Judge rules movie industry not a cartel

There was another interesting development in the RealNetworks case against the movie industry last Friday when Judge Patel ruled that the industry was not a cartel.
"For years, RealNetworks has wanted to produce and sell a product called RealDVD that would enable the legal owners of DVD movies to copy their content onto a hard disk drive, in order that the original discs may stay protected like archival copies. Movie studios responded in September 2008 by suing Real, alleging that its technology intentionally circumvented their copy control system -- a circumvention that violated the US Digital Millennium Copyright Act. That led to an injunction barring any sale of RealDVD, which is still in force today.

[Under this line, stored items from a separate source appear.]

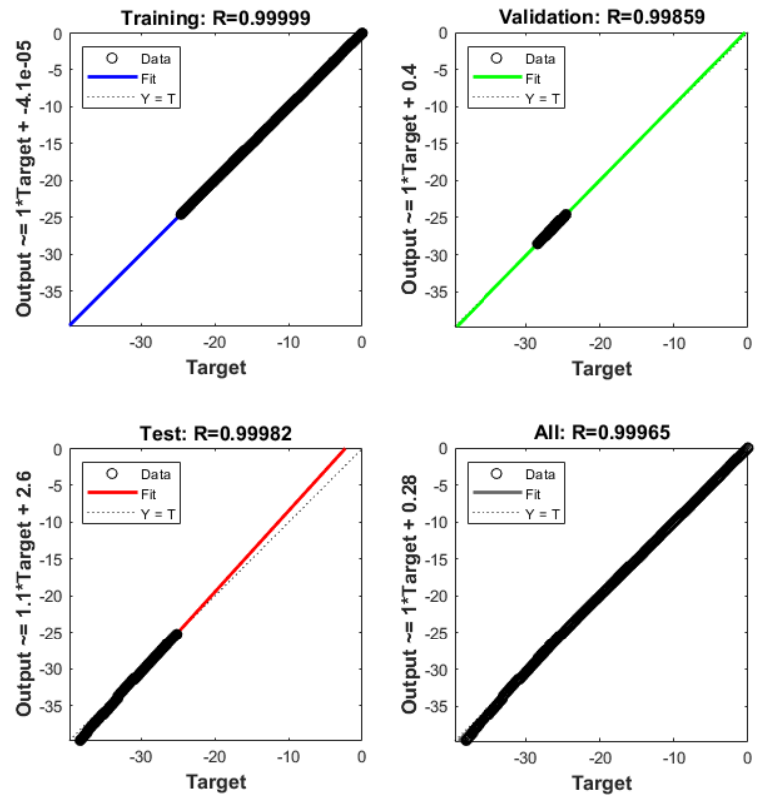
Figure 28. Regression in neural model identification. Table 5. The target values.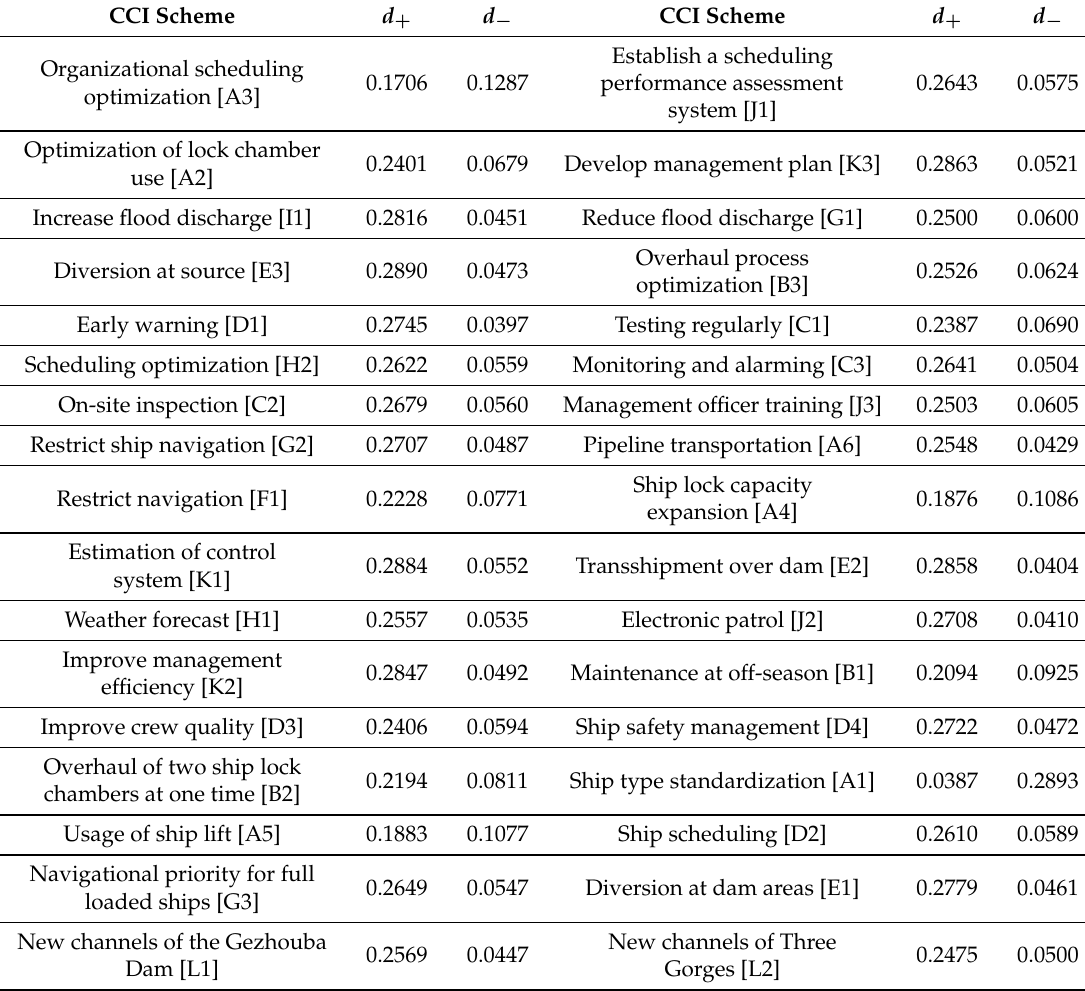
Table 11. Performance of CCI schemes of different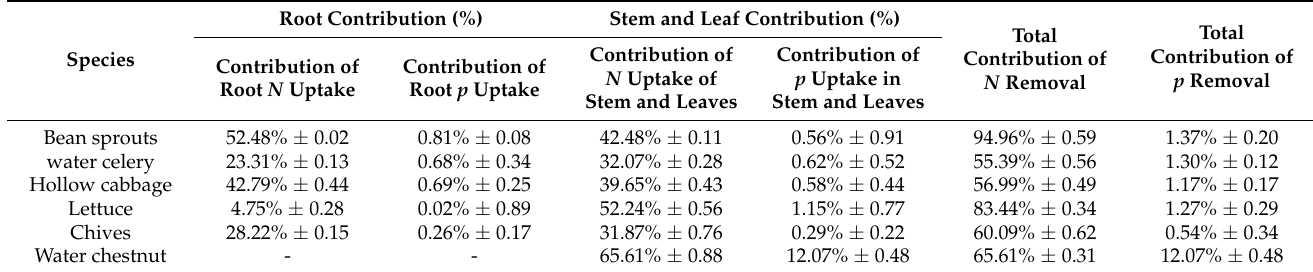
Table 2. Contributions of six plant species to nitrogen and phosphorus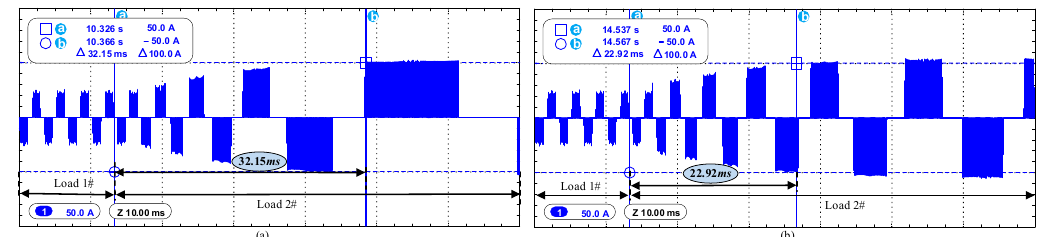
Figure 13. Part of the phase-current waveforms during abrupt load torque change from 1 to 3 N.m. ( a ) Normal state; ( b ) adjustment state ( K 2 = 1 ) .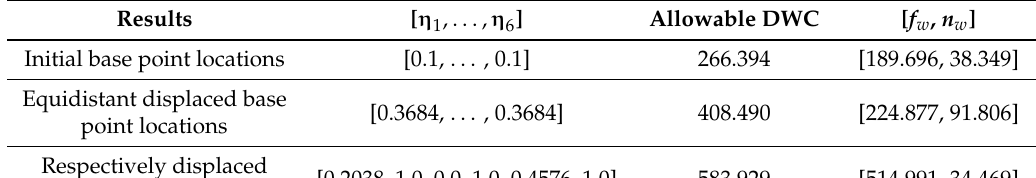
Table 2. Results for three different types of base locations.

Real then responded with a countersuit, blasting the movie studios with an allegation that they were leveraging the DMCA as a platform on which to build a kind of content cartel...
But Judge Marilyn Hall Patel ruled Friday that just because Real believed there was no need to purchase a license, did not prevent it from negotiating to purchase a license. Thus the movie studios could not have collectively prevented Real from making a copying mechanism possible, since the alternative of negotiation was there and has always been there."
The judge said:
"Any assertion by Real that the Studios' refusal to license the copying of DVDs caused an antitrust injury apart from the delay resulting from the injunctive relief is contradicted by Real's assertions that it believed no license was necessary."